REQUEST A:
Decide whether each statement agrees with the forum thread on Furtwangler's Brahms recordings: (i) The Warner Furtwangler Beethoven box states that it was remastered. (ii) In the flawed digital release, the Requiem was missing altogether. (iii) howlingfantods took the 3rd and 4th symphonies from the 1951 set. Answer yes or no for each and quote the deciding words of the thread.
REQUEST B:
Tally the lines of the records that contain the string "awal", treating case as significant, and give only the number.

TEXT SHOWN:
-.-.-

Actually, Pristine offers the same great 1951/NDR 1st available from Tahra and M&A separately:










You can then add the '45 2nd on DG and the '54 3rd and '43 4th on Pristine (though I still vote for the '49 Wiesbaden 4th on Tahra)


----------



## howlingfantods (Jul 27, 2015)

Brahmsianhorn said:


> Actually, Pristine offers the same great 1951/NDR 1st available from Tahra and M&A separately:


Yeah, that's what I was referring to here:
_
And if you decide you'd like the first from the same performance as the M&A ... but again in much better sound, Pristine has those as standalones too. _

I personally opted for the 1st and 2nd from the set (https://www.pristineclassical.com/products/pasc340, https://www.pristineclassical.com/products/pasc341), but the 3rd and 4th from 49 and 48 (https://www.pristineclassical.com/products/pasc456)--so basically I bought the Pristine versions of the EMI set. I suppose I've grown fond of the performances used in the EMI set over the years where that was the only Furtwangler set I had, so I just opted to replace those exact performances with the significantly better SQ from Pristine.


----------



## jegreenwood (Dec 25, 2015)

Does anyone here own the Warner set? I bought my set as a download, and it did not come with a pdf booklet. I'm wondering if the booklet says it was remastered.

As a comparison, the Warner Furtwangler Beethoven box does say it was remastered. There is no similar language on the Brahms box, but I thought it could be in the booklet.


----------



## howlingfantods (Jul 27, 2015)

jegreenwood said:


> Does anyone here own the Warner set? I bought my set as a download, and it did not come with a pdf booklet. I'm wondering if the booklet says it was remastered.
> 
> As a comparison, the Warner Furtwangler Beethoven box does say it was remastered. There is no similar language on the Brahms box, but I thought it could be in the booklet.


This is what you're referring to? 








If so, I would guess that it hasn't been remastered--there's no mention of remastering on Warner's own website (generally they'll mention a remaster) and the copyright statement on the back only copyrights the compilation (i.e. this specific assemblage of works), not the recordings themselves, which they generally do if they're releasing a new remaster--note the several references to the remaster on the Beethoven set on the copyright statement and generally in the back, where's there's no mention on the Brahms set.


----------



## WildThing (Feb 21, 2017)

jegreenwood said:


> Does anyone here own the Warner set? I bought my set as a download, and it did not come with a pdf booklet. I'm wondering if the booklet says it was remastered.
> 
> As a comparison, the Warner Furtwangler Beethoven box does say it was remastered. There is no similar language on the Brahms box, but I thought it could be in the booklet.


I do own the set. There is no mention of any remastering, like howlingfantods indicated.

But beware -- when I was looking into buying the download of this set I noticed that the digital release was really poorly done. Tracks were mislabelled, and through a little investigation I discovered the Requiem was actually duplicated while one of the symphonies (I've forgotten which one now) was missing altogether. So I ended up buying the actual cds which did not have this problem. I'm not sure if they've fixed the problem with the downloadable version yet or not...

-.-.-

Records taken from a dataset:
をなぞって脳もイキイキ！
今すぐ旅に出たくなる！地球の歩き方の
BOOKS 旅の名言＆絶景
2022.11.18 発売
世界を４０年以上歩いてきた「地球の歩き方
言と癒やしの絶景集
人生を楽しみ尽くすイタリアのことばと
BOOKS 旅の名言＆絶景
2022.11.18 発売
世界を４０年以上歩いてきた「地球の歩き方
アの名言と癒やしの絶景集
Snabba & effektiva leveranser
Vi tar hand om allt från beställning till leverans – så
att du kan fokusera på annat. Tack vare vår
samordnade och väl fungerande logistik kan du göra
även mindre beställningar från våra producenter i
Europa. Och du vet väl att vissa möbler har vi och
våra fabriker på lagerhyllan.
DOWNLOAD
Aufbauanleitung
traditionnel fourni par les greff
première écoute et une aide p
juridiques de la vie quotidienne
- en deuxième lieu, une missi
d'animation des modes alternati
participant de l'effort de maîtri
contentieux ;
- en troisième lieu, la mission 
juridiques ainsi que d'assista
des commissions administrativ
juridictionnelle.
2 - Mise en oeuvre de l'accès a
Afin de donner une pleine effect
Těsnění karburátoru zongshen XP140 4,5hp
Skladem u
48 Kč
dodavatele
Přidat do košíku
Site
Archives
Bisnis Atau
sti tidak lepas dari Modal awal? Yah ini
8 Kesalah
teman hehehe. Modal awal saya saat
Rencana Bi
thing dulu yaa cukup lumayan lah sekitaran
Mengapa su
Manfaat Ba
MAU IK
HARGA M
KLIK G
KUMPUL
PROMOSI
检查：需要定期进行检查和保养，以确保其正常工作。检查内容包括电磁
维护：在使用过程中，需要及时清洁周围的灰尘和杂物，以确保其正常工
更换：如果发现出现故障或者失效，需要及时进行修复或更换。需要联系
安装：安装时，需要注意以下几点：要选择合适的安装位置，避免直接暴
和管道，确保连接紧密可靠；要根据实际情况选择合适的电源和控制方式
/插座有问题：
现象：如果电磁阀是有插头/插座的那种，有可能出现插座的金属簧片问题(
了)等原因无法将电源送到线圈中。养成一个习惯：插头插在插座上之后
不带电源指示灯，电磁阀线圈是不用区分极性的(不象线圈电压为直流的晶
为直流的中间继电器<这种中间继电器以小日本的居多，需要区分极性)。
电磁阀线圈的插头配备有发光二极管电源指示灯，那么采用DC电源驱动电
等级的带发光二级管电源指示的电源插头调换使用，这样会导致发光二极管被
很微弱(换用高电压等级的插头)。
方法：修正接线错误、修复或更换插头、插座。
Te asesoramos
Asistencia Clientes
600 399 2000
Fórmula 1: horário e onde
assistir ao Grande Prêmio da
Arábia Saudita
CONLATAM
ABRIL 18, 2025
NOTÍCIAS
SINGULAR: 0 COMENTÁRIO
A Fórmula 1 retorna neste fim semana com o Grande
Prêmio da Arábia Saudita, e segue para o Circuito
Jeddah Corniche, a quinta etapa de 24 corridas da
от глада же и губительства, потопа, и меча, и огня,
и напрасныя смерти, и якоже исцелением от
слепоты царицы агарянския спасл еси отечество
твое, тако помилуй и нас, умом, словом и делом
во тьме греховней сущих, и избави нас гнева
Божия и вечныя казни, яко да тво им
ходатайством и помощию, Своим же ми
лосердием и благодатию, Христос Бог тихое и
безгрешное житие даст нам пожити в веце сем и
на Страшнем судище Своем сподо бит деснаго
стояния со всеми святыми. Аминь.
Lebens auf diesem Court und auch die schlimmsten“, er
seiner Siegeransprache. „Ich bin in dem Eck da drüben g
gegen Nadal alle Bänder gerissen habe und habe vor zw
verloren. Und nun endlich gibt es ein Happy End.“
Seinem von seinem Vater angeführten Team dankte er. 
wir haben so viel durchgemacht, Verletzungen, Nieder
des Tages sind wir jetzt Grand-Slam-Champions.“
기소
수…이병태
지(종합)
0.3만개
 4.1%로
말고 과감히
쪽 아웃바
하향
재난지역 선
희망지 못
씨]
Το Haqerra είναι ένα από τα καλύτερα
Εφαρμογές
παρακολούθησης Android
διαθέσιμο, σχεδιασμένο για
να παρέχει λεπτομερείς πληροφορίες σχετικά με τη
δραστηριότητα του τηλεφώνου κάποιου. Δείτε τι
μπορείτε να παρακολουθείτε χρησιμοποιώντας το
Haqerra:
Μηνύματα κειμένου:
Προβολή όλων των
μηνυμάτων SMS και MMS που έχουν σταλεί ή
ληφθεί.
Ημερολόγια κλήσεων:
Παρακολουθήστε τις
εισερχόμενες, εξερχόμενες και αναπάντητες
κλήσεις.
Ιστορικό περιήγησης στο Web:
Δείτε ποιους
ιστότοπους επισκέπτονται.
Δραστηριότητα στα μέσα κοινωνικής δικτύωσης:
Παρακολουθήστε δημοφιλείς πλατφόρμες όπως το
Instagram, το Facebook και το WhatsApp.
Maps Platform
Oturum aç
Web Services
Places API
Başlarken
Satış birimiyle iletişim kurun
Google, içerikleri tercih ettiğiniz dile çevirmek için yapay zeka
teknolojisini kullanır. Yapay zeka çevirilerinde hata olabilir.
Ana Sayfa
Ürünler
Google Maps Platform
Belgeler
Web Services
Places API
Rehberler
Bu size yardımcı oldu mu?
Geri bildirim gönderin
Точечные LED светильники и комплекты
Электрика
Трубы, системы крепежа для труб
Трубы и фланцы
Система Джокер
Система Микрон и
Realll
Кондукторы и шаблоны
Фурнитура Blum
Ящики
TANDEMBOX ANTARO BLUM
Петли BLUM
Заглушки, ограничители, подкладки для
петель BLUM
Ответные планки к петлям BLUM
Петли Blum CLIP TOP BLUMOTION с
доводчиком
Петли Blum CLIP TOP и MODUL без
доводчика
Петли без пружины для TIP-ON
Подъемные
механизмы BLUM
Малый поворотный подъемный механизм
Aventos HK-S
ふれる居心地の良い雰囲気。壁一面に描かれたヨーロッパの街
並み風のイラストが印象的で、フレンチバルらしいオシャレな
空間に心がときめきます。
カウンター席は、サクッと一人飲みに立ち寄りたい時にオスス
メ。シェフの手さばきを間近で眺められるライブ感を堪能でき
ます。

-.-.-

ANSWER SPACE A:
(i) Yes: "the Warner Furtwangler Beethoven box does say it was remastered."
(ii) No: "the Requiem was actually duplicated while one of the symphonies (I've forgotten which one now) was missing altogether."
(iii) No: "but the 3rd and 4th from 49 and 48"

ANSWER SPACE B:
2